Document layout detection data:
⁂

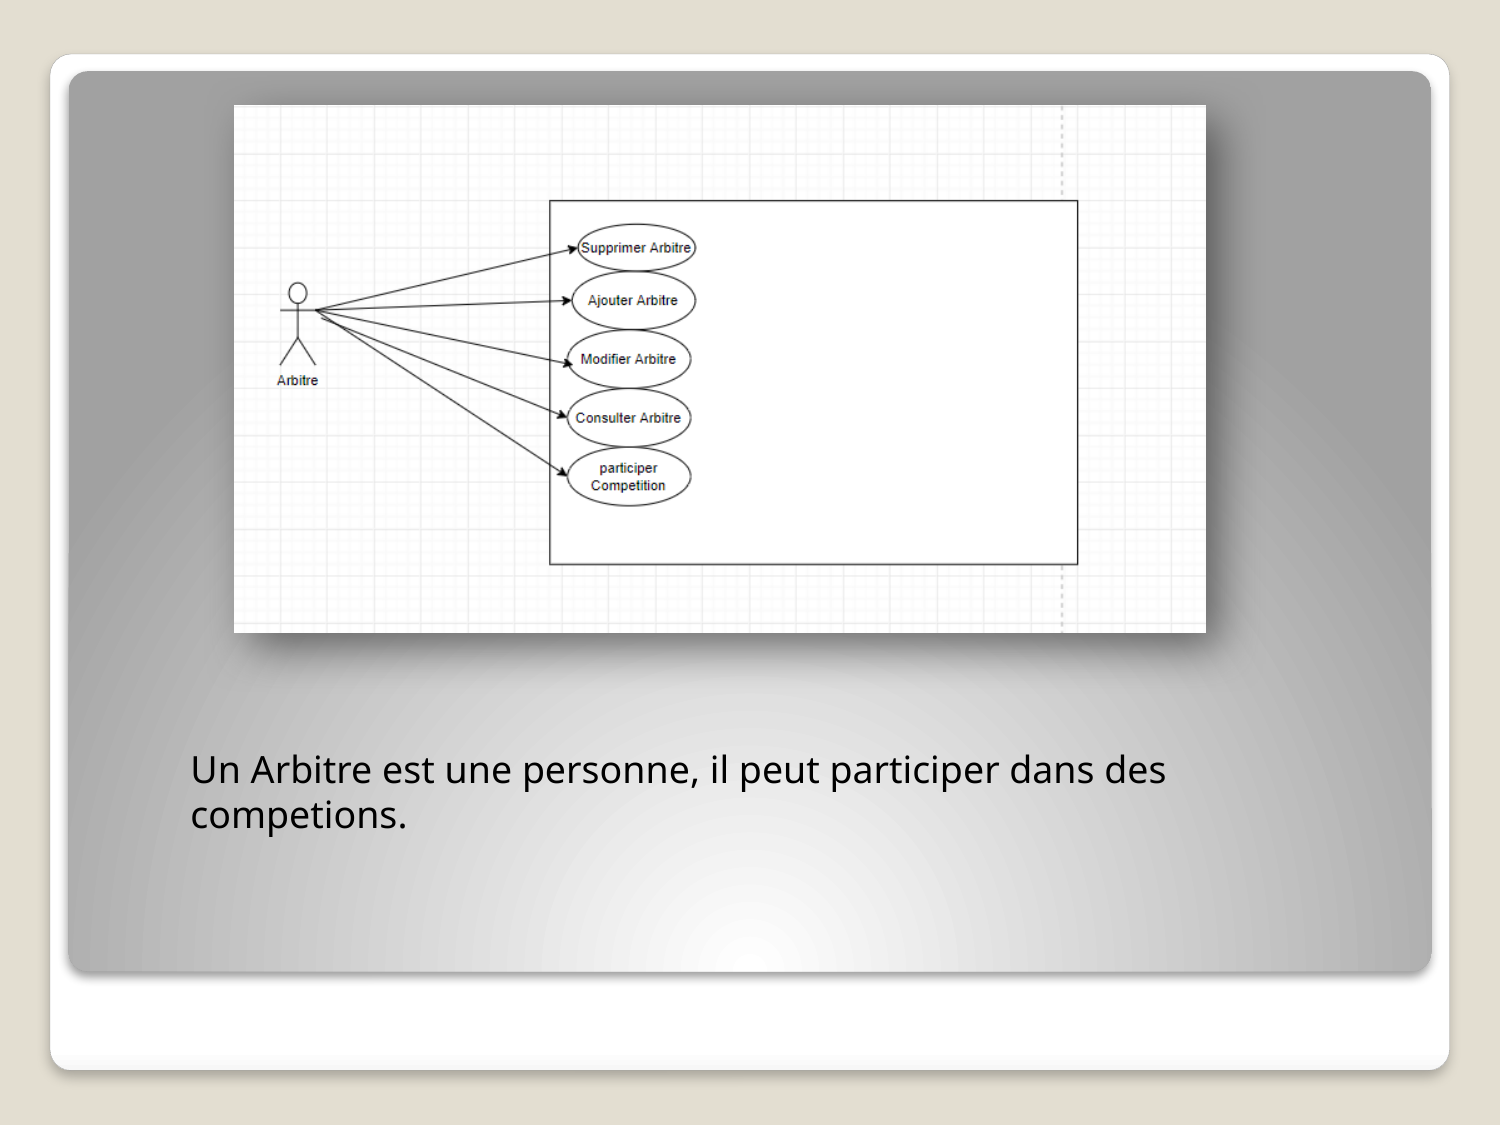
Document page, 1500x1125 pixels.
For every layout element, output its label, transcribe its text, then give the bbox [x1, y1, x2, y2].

text_box Un Arbitre est une personne, il peut participer dans des competions. [175, 738, 1301, 843]
picture [234, 105, 1206, 634]
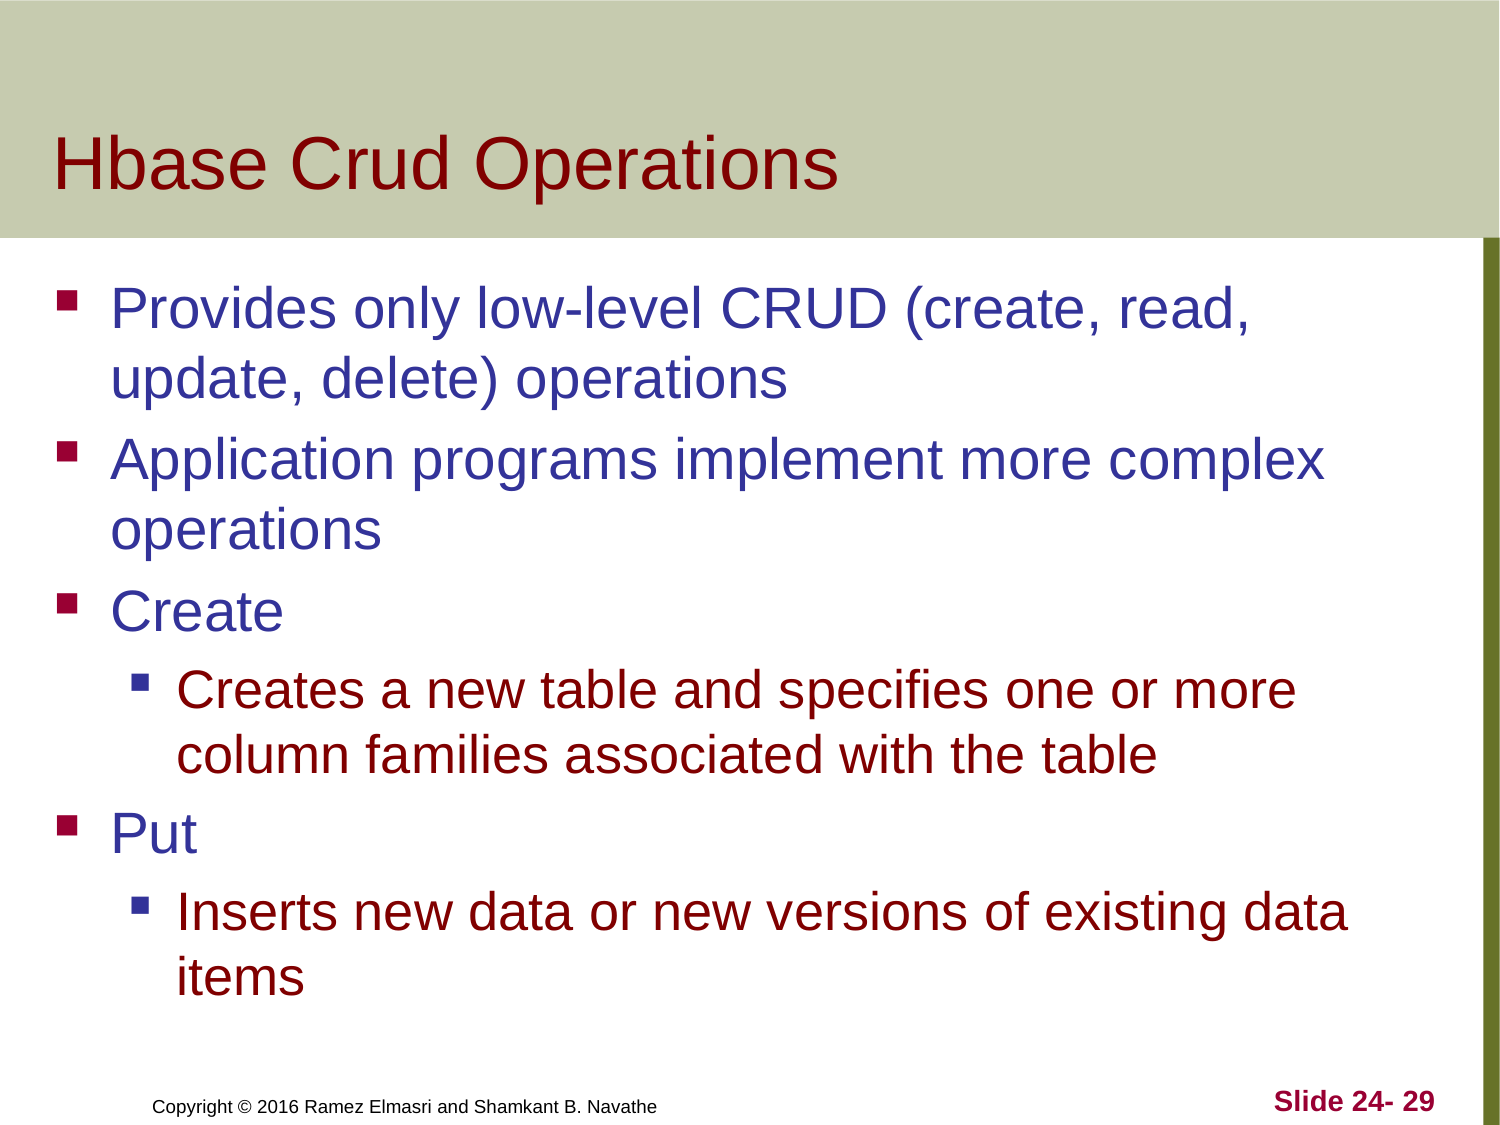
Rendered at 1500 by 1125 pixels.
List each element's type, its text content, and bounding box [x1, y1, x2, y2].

text_box Provides only low-level CRUD (create, read, update, delete) operations Application programs implement more complex operations Create Creates a new table and specifies one or more column families associated with the table Put Inserts new data or new versions of existing data items [39, 262, 1400, 1013]
text_box Slide 24- <number> [1137, 1049, 1450, 1125]
text_box Hbase Crud Operations [37, 49, 1317, 213]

⁂

§ **Activity**
Could you write out every line above exactly as it stands, with no images?

§ **Output**
Document page, 1500x1125 pixels.
For every layout element, output its label, transcribe its text, then give the bbox [x1, y1, x2, y2].

text_box Un Arbitre est une personne, il peut participer dans des competions. [175, 738, 1301, 843]
picture [234, 105, 1206, 634]
Rendered at 1500 by 1125 pixels.
List each element's type, its text content, and bounding box [x1, y1, x2, y2].

text_box Provides only low-level CRUD (create, read, update, delete) operations Application programs implement more complex operations Create Creates a new table and specifies one or more column families associated with the table Put Inserts new data or new versions of existing data items [39, 262, 1400, 1013]
text_box Slide 24- <number> [1137, 1049, 1450, 1125]
text_box Hbase Crud Operations [37, 49, 1317, 213]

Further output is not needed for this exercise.